From RNA extracted of early floral buds, and sepals, petals, gynostegia, and corona tissue of mature flowers, cDNA was synthesized using SuperScript III reverse transcriptase (Invitrogen). As a first step the reaction mix containing the RNA template (10 pg–5 µg), 1 µl 10 mM dNTP Mix, 50 µM Oligo (dT)20, and sterile distilled water (final volume: 14 µl) was heated at 65C for 5 minutes. After incubation on ice for at least one minute, the mix was briefly centrifuged, then 5X first-stand buffer (4 µl), 0.1 MDTT (1 µl), and 200 units/µL Superscript III (1 µl) were added. This mixture was then incubated at 55C for 50 minutes to dissolve the RNA template while avoiding formation of secondary structures; heating at 70C for 15 minutes inactivated the reaction. A reaction mix without RNA template (non-template control, NTC) was used as negative control. Quantity and quality of cDNA were measured via nanodrop (ND–1000 Spectrophotometer, Marshall Scientific). A total of 90 ng per cDNA sample was then used for PCR-amplification with sequence specific primers (see below). The Actin gene homolog (CsanACT) was used as positive control and a non-template reaction DNA (NTC) was used as negative control.

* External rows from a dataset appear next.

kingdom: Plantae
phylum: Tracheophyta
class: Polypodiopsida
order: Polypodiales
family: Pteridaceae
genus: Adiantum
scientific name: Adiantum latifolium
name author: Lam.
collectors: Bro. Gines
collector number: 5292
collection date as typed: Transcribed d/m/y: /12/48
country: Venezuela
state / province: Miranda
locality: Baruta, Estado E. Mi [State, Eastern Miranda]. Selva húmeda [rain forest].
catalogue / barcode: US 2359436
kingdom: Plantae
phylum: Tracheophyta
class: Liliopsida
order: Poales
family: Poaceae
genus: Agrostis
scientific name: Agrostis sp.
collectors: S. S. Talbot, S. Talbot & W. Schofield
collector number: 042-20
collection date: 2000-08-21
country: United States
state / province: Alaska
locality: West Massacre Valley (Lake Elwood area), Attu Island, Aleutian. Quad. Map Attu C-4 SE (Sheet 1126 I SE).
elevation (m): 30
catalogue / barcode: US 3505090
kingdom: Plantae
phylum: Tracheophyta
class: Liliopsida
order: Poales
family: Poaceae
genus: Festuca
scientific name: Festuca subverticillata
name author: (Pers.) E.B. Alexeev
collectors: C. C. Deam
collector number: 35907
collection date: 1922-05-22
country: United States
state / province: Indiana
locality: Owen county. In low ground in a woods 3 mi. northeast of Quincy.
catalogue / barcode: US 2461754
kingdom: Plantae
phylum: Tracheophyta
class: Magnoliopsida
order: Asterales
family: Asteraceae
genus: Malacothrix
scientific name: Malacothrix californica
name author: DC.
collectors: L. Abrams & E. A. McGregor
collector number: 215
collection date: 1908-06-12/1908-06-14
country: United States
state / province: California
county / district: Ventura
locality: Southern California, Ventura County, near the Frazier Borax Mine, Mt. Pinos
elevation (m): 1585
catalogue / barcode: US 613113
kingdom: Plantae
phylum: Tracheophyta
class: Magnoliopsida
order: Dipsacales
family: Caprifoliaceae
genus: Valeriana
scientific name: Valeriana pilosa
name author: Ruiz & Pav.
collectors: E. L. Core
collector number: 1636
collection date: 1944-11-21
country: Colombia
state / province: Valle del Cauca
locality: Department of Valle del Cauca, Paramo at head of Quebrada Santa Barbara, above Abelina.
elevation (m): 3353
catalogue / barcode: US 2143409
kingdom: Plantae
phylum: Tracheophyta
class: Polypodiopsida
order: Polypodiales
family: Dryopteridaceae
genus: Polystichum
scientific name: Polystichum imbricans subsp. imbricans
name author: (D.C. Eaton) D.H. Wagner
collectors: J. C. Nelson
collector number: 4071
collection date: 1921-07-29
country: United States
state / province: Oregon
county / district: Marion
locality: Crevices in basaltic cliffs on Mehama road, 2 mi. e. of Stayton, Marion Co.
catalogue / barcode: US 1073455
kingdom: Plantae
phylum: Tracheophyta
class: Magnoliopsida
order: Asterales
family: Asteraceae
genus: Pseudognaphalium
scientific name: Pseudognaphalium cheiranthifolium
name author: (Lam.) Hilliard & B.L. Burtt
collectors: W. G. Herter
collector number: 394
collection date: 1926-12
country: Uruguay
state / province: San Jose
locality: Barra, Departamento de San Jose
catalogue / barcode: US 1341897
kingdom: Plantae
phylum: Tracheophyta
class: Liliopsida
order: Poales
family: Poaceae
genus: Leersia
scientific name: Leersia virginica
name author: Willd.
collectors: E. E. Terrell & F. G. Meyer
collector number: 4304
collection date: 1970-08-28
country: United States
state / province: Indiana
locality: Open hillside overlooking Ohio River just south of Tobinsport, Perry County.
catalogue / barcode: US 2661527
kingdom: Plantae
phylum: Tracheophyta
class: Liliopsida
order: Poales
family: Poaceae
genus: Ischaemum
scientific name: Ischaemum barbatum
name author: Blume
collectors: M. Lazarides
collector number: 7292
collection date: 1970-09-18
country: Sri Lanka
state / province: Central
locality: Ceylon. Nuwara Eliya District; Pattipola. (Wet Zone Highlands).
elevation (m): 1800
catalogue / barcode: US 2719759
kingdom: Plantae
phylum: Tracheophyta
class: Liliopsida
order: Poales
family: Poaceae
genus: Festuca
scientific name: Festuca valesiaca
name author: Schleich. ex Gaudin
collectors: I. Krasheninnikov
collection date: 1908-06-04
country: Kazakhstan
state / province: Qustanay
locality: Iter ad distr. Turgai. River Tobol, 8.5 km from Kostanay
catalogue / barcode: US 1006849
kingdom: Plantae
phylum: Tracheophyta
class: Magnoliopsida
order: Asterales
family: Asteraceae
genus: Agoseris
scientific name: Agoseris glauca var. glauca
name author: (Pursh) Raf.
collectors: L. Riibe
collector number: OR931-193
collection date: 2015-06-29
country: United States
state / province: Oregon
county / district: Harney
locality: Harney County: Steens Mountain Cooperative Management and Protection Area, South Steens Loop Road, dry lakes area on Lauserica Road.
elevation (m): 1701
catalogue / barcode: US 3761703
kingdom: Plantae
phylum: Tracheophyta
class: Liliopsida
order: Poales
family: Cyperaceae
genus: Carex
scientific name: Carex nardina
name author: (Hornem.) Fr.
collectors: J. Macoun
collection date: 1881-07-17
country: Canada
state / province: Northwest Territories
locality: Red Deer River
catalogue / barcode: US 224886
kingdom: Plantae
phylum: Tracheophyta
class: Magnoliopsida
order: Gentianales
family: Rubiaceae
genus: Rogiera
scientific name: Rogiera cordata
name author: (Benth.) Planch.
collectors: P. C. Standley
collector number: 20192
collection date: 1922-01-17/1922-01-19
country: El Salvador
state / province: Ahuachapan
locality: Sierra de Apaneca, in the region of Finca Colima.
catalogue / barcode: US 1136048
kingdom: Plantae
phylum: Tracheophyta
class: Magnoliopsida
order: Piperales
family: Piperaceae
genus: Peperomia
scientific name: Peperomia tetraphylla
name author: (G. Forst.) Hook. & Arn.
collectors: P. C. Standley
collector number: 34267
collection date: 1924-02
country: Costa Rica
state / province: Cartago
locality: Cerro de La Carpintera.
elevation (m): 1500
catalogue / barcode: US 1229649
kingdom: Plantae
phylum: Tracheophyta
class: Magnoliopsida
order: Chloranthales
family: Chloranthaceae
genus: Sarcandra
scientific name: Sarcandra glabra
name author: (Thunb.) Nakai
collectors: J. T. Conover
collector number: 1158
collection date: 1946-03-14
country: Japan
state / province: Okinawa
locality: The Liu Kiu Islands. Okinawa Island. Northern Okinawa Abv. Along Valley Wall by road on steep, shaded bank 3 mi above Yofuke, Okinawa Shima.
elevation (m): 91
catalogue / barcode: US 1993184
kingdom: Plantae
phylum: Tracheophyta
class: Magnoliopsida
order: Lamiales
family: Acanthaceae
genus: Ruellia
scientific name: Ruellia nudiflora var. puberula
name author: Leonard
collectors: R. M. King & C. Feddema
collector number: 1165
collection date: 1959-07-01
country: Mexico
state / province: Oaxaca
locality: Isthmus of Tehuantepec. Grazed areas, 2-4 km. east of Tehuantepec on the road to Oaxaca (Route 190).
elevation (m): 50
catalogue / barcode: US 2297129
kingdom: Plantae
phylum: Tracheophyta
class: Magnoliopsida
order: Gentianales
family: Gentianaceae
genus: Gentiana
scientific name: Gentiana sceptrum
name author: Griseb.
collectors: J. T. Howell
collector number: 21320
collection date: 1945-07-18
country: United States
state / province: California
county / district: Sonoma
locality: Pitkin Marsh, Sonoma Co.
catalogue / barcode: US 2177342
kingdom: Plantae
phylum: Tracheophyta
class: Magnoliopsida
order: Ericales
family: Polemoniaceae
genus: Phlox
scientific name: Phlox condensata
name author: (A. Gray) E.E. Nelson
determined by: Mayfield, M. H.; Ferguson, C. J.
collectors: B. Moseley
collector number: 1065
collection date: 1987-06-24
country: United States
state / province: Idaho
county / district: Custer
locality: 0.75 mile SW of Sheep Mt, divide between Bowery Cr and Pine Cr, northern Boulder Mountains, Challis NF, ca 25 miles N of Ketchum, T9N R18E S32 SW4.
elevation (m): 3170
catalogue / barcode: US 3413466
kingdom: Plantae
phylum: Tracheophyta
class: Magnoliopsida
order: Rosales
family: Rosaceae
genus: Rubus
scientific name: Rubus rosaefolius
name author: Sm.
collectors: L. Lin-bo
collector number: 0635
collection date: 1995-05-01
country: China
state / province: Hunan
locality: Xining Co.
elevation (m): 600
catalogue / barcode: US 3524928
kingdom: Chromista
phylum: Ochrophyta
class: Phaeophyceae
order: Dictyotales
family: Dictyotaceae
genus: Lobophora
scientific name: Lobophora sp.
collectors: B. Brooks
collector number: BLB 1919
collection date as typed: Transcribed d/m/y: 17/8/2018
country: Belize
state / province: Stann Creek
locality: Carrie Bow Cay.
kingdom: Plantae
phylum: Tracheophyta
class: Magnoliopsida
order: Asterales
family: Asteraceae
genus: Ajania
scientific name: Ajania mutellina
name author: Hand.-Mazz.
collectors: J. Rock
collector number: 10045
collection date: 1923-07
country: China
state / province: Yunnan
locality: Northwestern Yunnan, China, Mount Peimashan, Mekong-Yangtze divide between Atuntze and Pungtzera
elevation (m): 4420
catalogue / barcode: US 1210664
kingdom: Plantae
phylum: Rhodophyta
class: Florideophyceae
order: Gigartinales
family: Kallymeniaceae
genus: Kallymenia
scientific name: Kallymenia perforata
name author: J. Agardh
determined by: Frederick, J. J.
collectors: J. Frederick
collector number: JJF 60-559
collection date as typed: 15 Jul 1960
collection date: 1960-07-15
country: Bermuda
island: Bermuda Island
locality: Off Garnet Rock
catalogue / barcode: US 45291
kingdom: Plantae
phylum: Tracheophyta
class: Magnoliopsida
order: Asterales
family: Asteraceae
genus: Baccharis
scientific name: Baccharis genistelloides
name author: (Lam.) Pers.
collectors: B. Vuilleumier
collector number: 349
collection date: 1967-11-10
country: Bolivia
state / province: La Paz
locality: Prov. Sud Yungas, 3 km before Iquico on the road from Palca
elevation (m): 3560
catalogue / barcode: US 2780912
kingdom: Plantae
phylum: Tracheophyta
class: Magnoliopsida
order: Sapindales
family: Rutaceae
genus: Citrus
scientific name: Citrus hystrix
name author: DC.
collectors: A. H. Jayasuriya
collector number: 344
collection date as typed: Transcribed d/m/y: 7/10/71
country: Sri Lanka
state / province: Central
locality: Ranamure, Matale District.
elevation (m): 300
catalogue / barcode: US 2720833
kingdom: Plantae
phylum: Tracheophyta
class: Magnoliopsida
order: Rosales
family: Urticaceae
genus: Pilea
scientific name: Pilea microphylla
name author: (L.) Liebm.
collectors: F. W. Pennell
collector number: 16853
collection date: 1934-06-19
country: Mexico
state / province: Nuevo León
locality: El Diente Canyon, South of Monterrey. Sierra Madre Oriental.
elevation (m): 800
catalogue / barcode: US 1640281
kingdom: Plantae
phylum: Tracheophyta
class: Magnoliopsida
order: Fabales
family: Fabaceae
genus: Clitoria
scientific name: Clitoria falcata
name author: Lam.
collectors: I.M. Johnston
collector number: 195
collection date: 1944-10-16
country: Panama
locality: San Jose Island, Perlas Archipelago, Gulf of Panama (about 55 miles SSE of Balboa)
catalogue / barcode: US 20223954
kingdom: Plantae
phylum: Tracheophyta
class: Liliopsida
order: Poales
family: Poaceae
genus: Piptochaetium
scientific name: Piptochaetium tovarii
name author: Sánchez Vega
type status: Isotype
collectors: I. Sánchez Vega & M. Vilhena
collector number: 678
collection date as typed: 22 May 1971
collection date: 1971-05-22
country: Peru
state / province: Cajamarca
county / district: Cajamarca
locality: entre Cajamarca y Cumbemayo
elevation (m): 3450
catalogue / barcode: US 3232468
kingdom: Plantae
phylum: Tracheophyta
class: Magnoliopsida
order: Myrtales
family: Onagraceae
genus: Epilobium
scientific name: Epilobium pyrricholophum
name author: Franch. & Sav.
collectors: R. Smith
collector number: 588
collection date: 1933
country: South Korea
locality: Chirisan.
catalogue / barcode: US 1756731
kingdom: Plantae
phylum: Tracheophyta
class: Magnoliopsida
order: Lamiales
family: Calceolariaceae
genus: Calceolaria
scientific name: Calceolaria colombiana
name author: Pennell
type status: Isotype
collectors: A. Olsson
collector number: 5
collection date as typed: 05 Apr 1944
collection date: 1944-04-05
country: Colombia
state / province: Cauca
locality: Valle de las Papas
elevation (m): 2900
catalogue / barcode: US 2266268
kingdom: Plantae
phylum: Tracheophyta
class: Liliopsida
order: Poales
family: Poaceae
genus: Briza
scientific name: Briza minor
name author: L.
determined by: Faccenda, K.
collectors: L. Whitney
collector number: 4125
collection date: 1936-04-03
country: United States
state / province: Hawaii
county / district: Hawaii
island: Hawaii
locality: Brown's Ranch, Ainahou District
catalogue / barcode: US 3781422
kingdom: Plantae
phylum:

Reverse Transcription PCR (RT-PCR)
Semi-quantitative reverse transcription-PCR (RT-PCR) was performed for six selected MADS-box gene homologs, i.e. CsanFUL2, CsanTM6, CsanGLO, CsanAG2, CsanAGL6, and CsanSEP1. The thermal cycling regime used in the RT-PCR reaction was similar as for the gradient PCR (see above); however, the annealing temperature was set to 52°C as this temperature yielded the best results and most specific products in the gradient PCR. Actin was amplified as a positive control; the negative control was a non-template control (NTC). All reactions were carried out in a CFX384 Touch Real-Time PCR system thermocycler (Biorad). The PCR products were run on a 1% agarose gel with 1x TAE and a 1 kb plus GeneRulerTM (Thermo Scientific) as ladder. The gel was stained with ethidium bromide and digitally photographed using a gel doc (Ultima 10si, Isogen Life Science).